Age discrimination: a lesser form of discrimination?

Author: Darren Newman

Consultant editor Darren Newman hypothesises about the generous approach to justifying age discrimination taken by the tribunals and courts.

It is becoming increasingly clear that the courts do not regard age discrimination as being anywhere near as serious as discrimination based on the other protected characteristics. In Lockwood v Department for Work and Pensions and another [2013] IRLR 941 CA, the Court of Appeal upheld a voluntary redundancy scheme in which a 26-year-old received a severance payment that was less than half what she would have received had she had the same service but been just nine years older.

The reason for the difference, according to the employer's evidence, was that the scheme was aimed at recognising the particular difficulties faced by older workers made redundant. They find it harder to find new work after redundancy and are more likely to have financial commitments such as a mortgage or children. Both the employment tribunal and the Employment Appeal Tribunal (EAT) were so persuaded by the differences between 26-year-olds and 35-year-olds that they held that they were not in comparable situations and that the voluntary severance scheme did not in fact discriminate at all on the grounds of age.

That was always a baffling finding. As the Court of Appeal pointed out, the only reason that a 35-year-old would get paid more under the scheme than a 26-year-old was age. All of the differences relied on by the employment tribunal and the EAT were age based. The voluntary redundancy scheme was most certainly directly discriminatory on the grounds of age; indeed it is one of the most straightforward examples of direct discrimination imaginable.

For any other protected characteristic, a finding of direct discrimination would have been enough for the claimant to win her case. Uniquely however, direct discrimination based on age is not unlawful if the employer can show that it is "a proportionate means of achieving a legitimate aim". The Court of Appeal was satisfied that the tribunal had correctly decided that the voluntary severance scheme met this test.

There are a number of problems with the justification put forward by the employer. The statistics could certainly have been subjected to more sceptical scrutiny than they were, but even if we accept them as valid, it is difficult to see how they could justify such a huge difference in redundancy pay. Ms Lockwood received £10,849.04. However, if she had been 35, she would have received a further £17,690.58. Could such a huge additional sum really be "proportionate" to the need to recognise the difficulties faced by those aged 35 and above?

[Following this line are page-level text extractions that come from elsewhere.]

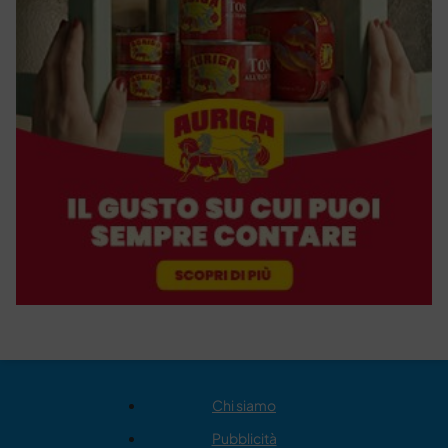
Chi siamo
Pubblicità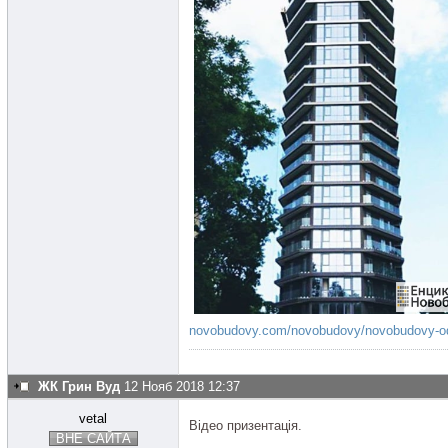
novobudovy.com/novobudovy/novobudovy-ode.
ЖК Грин Вуд
12 Нояб 2018 12:37
vetal
Відео призентація.
ВНЕ САЙТА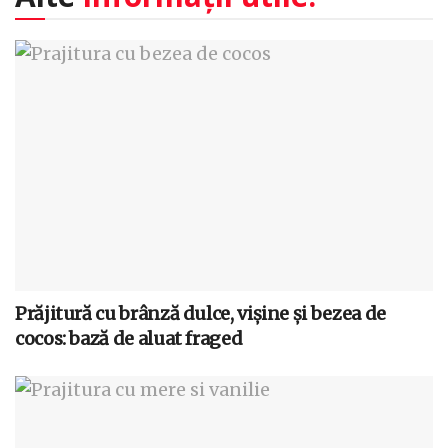
Prăjitură cu brânză dulce, vișine și bezea de
cocos: bază de aluat fraged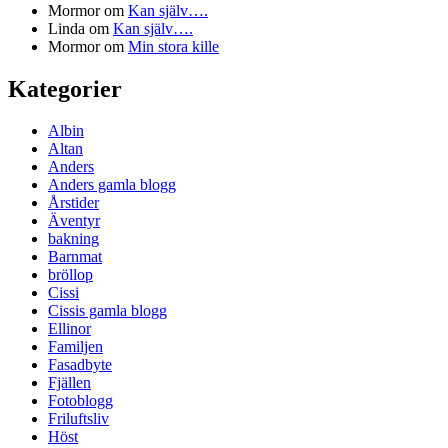
Mormor
om
Kan själv….
Linda
om
Kan själv….
Mormor
om
Min stora kille
Kategorier
Albin
Altan
Anders
Anders gamla blogg
Årstider
Äventyr
bakning
Barnmat
bröllop
Cissi
Cissis gamla blogg
Ellinor
Familjen
Fasadbyte
Fjällen
Fotoblogg
Friluftsliv
Höst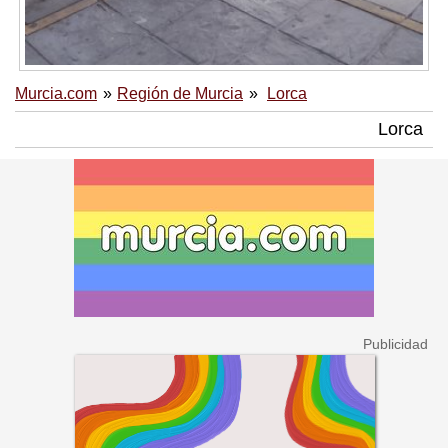
Murcia.com
Región de Murcia
Lorca
Lorca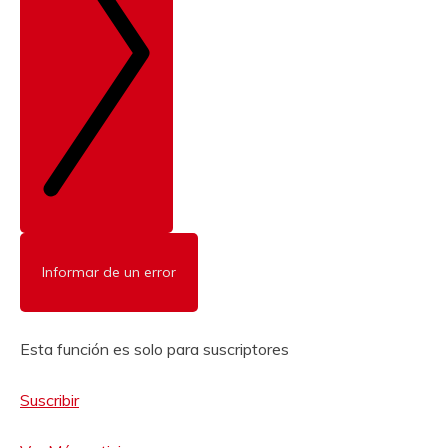
Informar de un error
Esta función es solo para suscriptores
Suscribir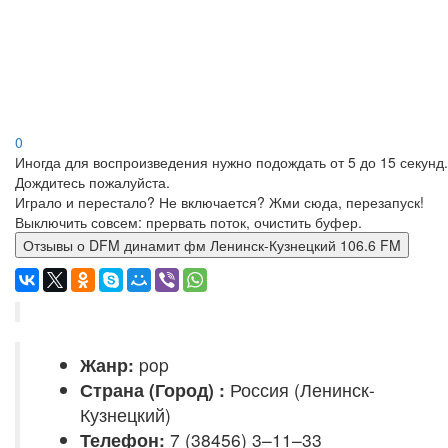
0
Иногда для воспроизведения нужно подождать от 5 до 15 секунд.
Дождитесь пожалуйста.
Играло и перестало? Не включается? Жми сюда, перезапуск!
Выключить совсем: прервать поток, очистить буфер.
Отзывы о DFM динамит фм Ленинск-Кузнецкий 106.6 FM
Жанр:
pop
Страна (Город) :
Россия (Ленинск-
Кузнецкий)
Телефон:
7 (38456) 3–11–33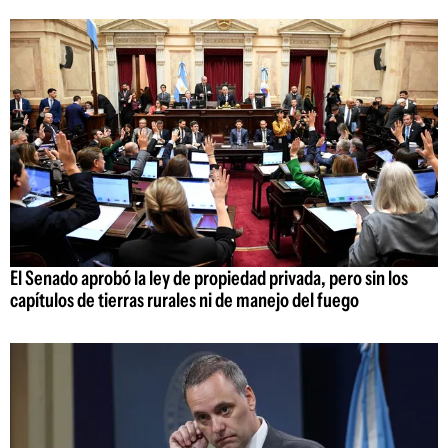
El Senado aprobó la ley de propiedad privada, pero sin los
capítulos de tierras rurales ni de manejo del fuego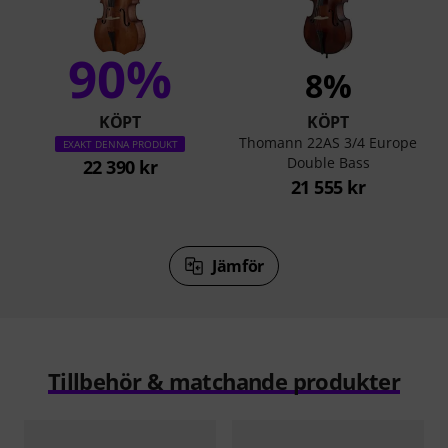
90%
8%
KÖPT
KÖPT
Thomann 22AS 3/4 Europe
EXAKT DENNA PRODUKT
Double Bass
22 390 kr
21 555 kr
Jämför
Tillbehör & matchande produkter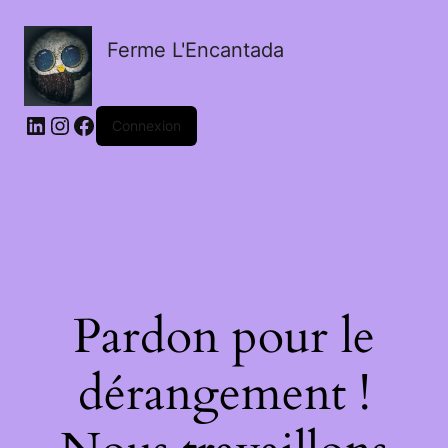
Ferme L'Encantada
LinkedIn
Instagram
Facebook
Connexion
Pardon pour le
dérangement !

It is almost impossible to imagine the Court of Appeal being so blasé about a justification defence for sex discrimination. Of course, justification is available in only indirect rather than direct sex discrimination cases, but on the face of it the test is the same as for age discrimination - "a proportionate means of achieving a legitimate aim". If anything, the test in direct age discrimination cases should be harder to meet because the legitimate aim in question needs to be based on some sort of social or labour-market policy, as set out by the Supreme Court in Seldon v Clarkson Wright & Jakes (a partnership) [2012] IRLR 590 SC. There is no such limitation in relation to justifying indirect sex discrimination.

Imagine a voluntary severance scheme that gave part-time workers a disproportionately lower redundancy payment than full-time workers. Quite apart from potentially giving rise to a claim under the Part-time Workers (Prevention of Less Favourable Treatment) Regulations 2000 (SI 2000/1551), this would be likely to amount to indirect sex discrimination because women are more likely to work part time than men. Would the courts be likely to find that a policy of that sort was justified? Suppose the employer could show that it was easier to find part-time work following redundancy than full-time work; that those who worked full time were more likely to be the principal earner in the family; and that those working part time were more likely to have a partner's income to fall back on. It is hard to imagine any court or tribunal holding that those figures were sufficient to justify the discrimination. It is also hard to imagine an employer structuring a redundancy package around assumptions about the career ambitions and family circumstances of part-time workers.

Why then does a scheme that is based on age-related assumptions about employees attract such sympathy from the judiciary that they are prepared to find that any discrimination is justified?

I think there are two main reasons. The first is that age discrimination is a relatively new concept. It has been around for only approximately seven years, which in legal terms is quite a short time. Many of us can remember a time in our professional lives when age discrimination was perfectly lawful and scarcely even frowned on. Perhaps it simply takes some time for the cases to start reflecting a shift in attitudes so that age discrimination is regarded as inherently wrong and difficult to justify.

The other reason that age discrimination does not attract the same opprobrium as discrimination based on other characteristics may simply be that our age is always changing. Someone discriminated against for being too young will grow older. Someone discriminated against for being too old used to be young. Perhaps subconsciously the judiciary feel that, over the long term, it all evens out. As we move through life, we both suffer from and benefit from age discrimination in equal measure and that makes it less serious than discrimination based on characteristics that are more rigid and unchanging.

Over time, this attitude may shift. HR professionals from America or Australia - where age discrimination laws have been part of the landscape for much longer - are often taken aback by the casual way in which age discrimination is accepted as normal in the UK. As our outlook on age discrimination matures, we may look back on these early years of case law and be surprised ourselves.